There is a significant gap, almost $200 million, between Cooper’s plan and those requests discussed by the House working groups. A Department of Public Instruction survey found 300,000 North Carolina students without devices for online learning, and DPI is asking for $91 million to purchase new Google Chromebooks with 4-year warranties to provide to those students.

DPI’s total request is nearly $380 million, with $150 million pegged for new digital learning needs brought on by COVID-19, including the laptops. 

“We tried to respond to the policy issues that were being brought to us by the educators,” said Clemmons, another finance committee member. “I hope that we honor that the federal resources that are coming through our state are to meet the immediate needs of the people in our state.” 

Rep. Ashton Clemmons, D-Guilford

Horn acknowledged that online learning has forced teachers to learn new ways of doing their jobs. At the same time, he expressed frustration that one of 2019’s big sticking points – teacher pay raises – has resurfaced.

“I want to laugh in their face, and I don’t say that lightly,” said Horn. “Don’t get me wrong. I support a pay raise for teachers. But right now, the house is burning down, and we’ve got millions of people out of work.”

The education working group alone received funding requests topping half a billion dollars from the public schools, community colleges, the UNC system and private colleges and universities.

Cooper’s proposal includes about two-thirds of that total, or $320 million for education, plus another $300 million for highway projects left unfunded because the state is losing tens of millions of dollars a month in gas tax revenue under the current stay-at-home order. 

Unemployment & Health Insurance

With more than 700,000 North Carolinians having filed for unemployment since mid-March, many of them losing health insurance when they lost their jobs, Democrats are calling for bigger thinking on protecting people out of work and needing medical treatment.

“We need to reform the unemployment system and paid leave,” said Jackson. “Simply put, North Carolina has the worst laws in the country to compensate unemployed workers.”

“Expanded health care coverage would put us in a stronger position to deal with this epidemic or future epidemics,” Jackson added. “Plus, it would create healthcare jobs and build healthcare infrastructure – particularly in rural areas. Has the need for that investment ever been more clear?”

So far, the General Assembly is considering a Medicaid expansion limited to the prevention, testing and treatment of COVID-19. On Tuesday, the House Standing Committee on Health endorsed House Bill 1037 toward that end.

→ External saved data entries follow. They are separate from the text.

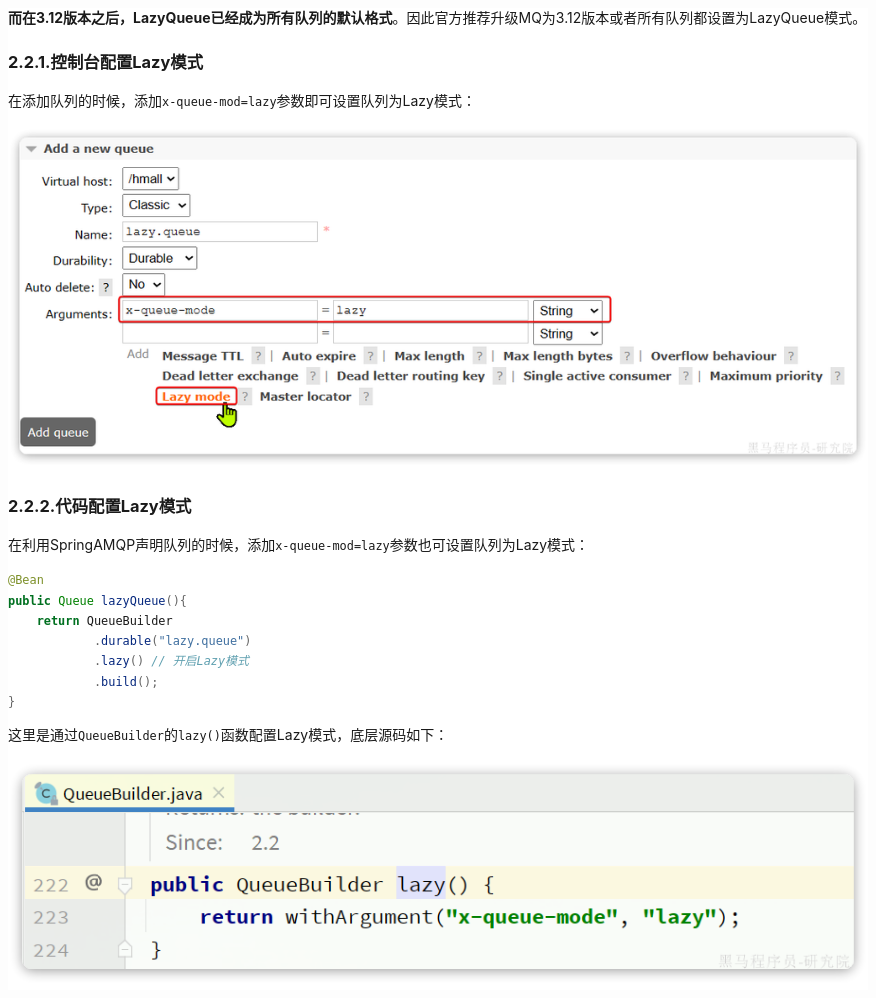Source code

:**而在3.12版本之后，LazyQueue已经成为所有队列的默认格式**。因此官方推荐升级MQ为3.12版本或者所有队列都设置为LazyQueue模式。

### 2.2.1.控制台配置Lazy模式

在添加队列的时候，添加`x-queue-mod=lazy`参数即可设置队列为Lazy模式：

![img](./RabbitMqImg/1733812099493-8.png)

### 2.2.2.代码配置Lazy模式

在利用SpringAMQP声明队列的时候，添加`x-queue-mod=lazy`参数也可设置队列为Lazy模式：

```Java
@Bean
public Queue lazyQueue(){
    return QueueBuilder
            .durable("lazy.queue")
            .lazy() // 开启Lazy模式
            .build();
}
```

这里是通过`QueueBuilder`的`lazy()`函数配置Lazy模式，底层源码如下：

![img](./RabbitMqImg/1733812099493-9.png)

Even before COVID-19, 1 in 10 North Carolina residents was uninsured, more than 1 million people.

Jackson also said the governor’s $75 million proposal for testing, tracing, data and personal protective equipment is crucial for business, to “keep us safe and allow us to get back to work more quickly.” In all, more than $300 million is tabbed for public health, safety and nutrition like the school lunches that have continued even as schools have been closed.

Cooper recommends another $300 million for local governments who’ve lost some of their own revenue with new COVID-related expenses.

Small Business

Legislators in both parties have prioritized the small business relief package included in Cooper’s plan. The House Standing Committee on Finance Tuesday afternoon endorsed $75 million for the Golden Leaf Foundation to expand on the $15 million in loans it has already disbursed to businesses with under 100 employees. 

“That was taken up in 48 hours, so the need is tremendous,” said Rep. Stephen Ross, R-Alamance, finance committee co-chair.